Madame Catherine Rouaud-Folliard, présidente

Madame Sylvie Tronche, conseillère

Madame Bénédicte Lamarque, conseillère

qui en ont délibéré.

Greffier lors des débats : A.-Marie Lacour-Rivière,

ARRÊT :

- contradictoire

- prononcé publiquement par mise à disposition de l'arrêt au greffe de la Cour, les parties en ayant été préalablement avisées dans les conditions prévues à l'article 450 alinéa 2 du code de procédure civile.

***

EXPOSÉ DU LITIGE

Monsieur [N] [W] a été engagé, par contrat de travail à durée indéterminée à compter du 2 mai 2016, en qualité d'aide foreur par la SARL Foreo, exerçant une activité de forage et d'études de sol.

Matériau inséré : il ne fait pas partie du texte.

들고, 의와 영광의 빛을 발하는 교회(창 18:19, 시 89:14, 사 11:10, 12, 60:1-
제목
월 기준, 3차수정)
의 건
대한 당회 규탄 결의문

Les relations contractuelles entre les parties étaient soumises à la convention collective nationale des ouvriers du bâtiment.

M. [W] a été victime d'un accident du travail le 18 mai 2016, lui occasionnant des lésions à l''il droit, ensuite duquel il a été placé en arrêt de travail à plusieurs reprises en raison de diverses rechutes.

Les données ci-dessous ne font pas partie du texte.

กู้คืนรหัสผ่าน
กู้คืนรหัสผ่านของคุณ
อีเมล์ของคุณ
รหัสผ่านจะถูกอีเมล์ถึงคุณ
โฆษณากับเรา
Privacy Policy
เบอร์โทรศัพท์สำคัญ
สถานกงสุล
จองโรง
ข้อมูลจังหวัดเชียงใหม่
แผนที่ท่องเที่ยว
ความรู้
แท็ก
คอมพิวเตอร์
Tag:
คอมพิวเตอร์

Lors d'une visite de reprise organisée le 12 mars 2018, le médecin du travail a indiqué que le salarié ne devait pas être exposé aux poussières et à la soudure.

Le 16 mars 2018, la société Foreo a écrit au médecin du travail afin de l'interroger sur la compatibilité de ses préconisations avec les équipements et le fonctionnement de l'entreprise.

À l'issue d'une visite de reprise du 12 juin 2018, le salarié a été déclaré inapte à son poste de travail par le médecin du travail indiquant qu'il 'serait apte sans exposition aux poussières et sans risque de projection et sans exposition ni au soleil ni aux éclairages intenses'.

Le 14 juin 2018, la société Foreo a interrogé le médecin du travail sur les possibilités de reclassement de M. [W], qui a confirmé son avis d'inaptitude le 3 juillet suivant.

Par courrier du 4 juillet 2018, la société Foreo a notifié au salarié l'impossibilité de procéder à son reclassement.

Après un entretien préalable le 16 juillet 2018, M. [W] a été licencié pour inaptitude professionnelle et impossibilité de reclassement par lettre datée du 19 juillet 2018.

A la date de son licenciement, M. [W] avait une ancienneté de deux ans et deux mois, et la société occupait à titre habituel moins de onze salariés.

Le 8 novembre 2018, M. [W] a saisi le conseil de prud'hommes de Bordeaux contestant la légitimité de son licenciement et réclamant à titre principal des dommages et intérêts au titre du non-respect de l'obligation de reclassement et à titre subsidiaire, des dommages et intérêts en raison de son licenciement abusif, soutenant que son inaptitude est consécutive aux manquements de l'employeur à son obligation de sécurité.

Par jugement rendu en formation de départage le 12 février 2021, le conseil de prud'hommes a :

- condamné la société Foreo à payer à M. [W] avec intérêts au taux légal à compter du jugement les sommes suivantes :

* 14.585,88 euros de dommages et intérêts pour non-respect de son obligation de reclassement, en application de l'article L. 1226-15 du code du travail,

* 368,94 euros brut, solde dû sur l'indemnité compensatrice de préavis de l'article L. 1226-14 du code du travail,

- ordonné la capitalisation des intérêts en application de l'article 1343-2 du code civil,

- rejeté les demandes de M. [W] au titre de l'indemnité spéciale de licenciement, de l'indemnité de congés payés, de la violation de l'obligation de sécurité et de l'attestation Pôle Emploi,

- condamné la société Foreo aux dépens et à payer à M. [W] la somme de 1.500 euros au titre de l'article 700 du code de procédure civile,

- ordonné l'exécution provisoire du jugement.

Par déclaration du 29 mars 2021, la société Foreo a relevé appel de cette décision, notifiée par lettre adressée à l'intimé le 15 février 2021 et signifiée à l'appelant par acte d'huissier de justice du 3 mars 2021.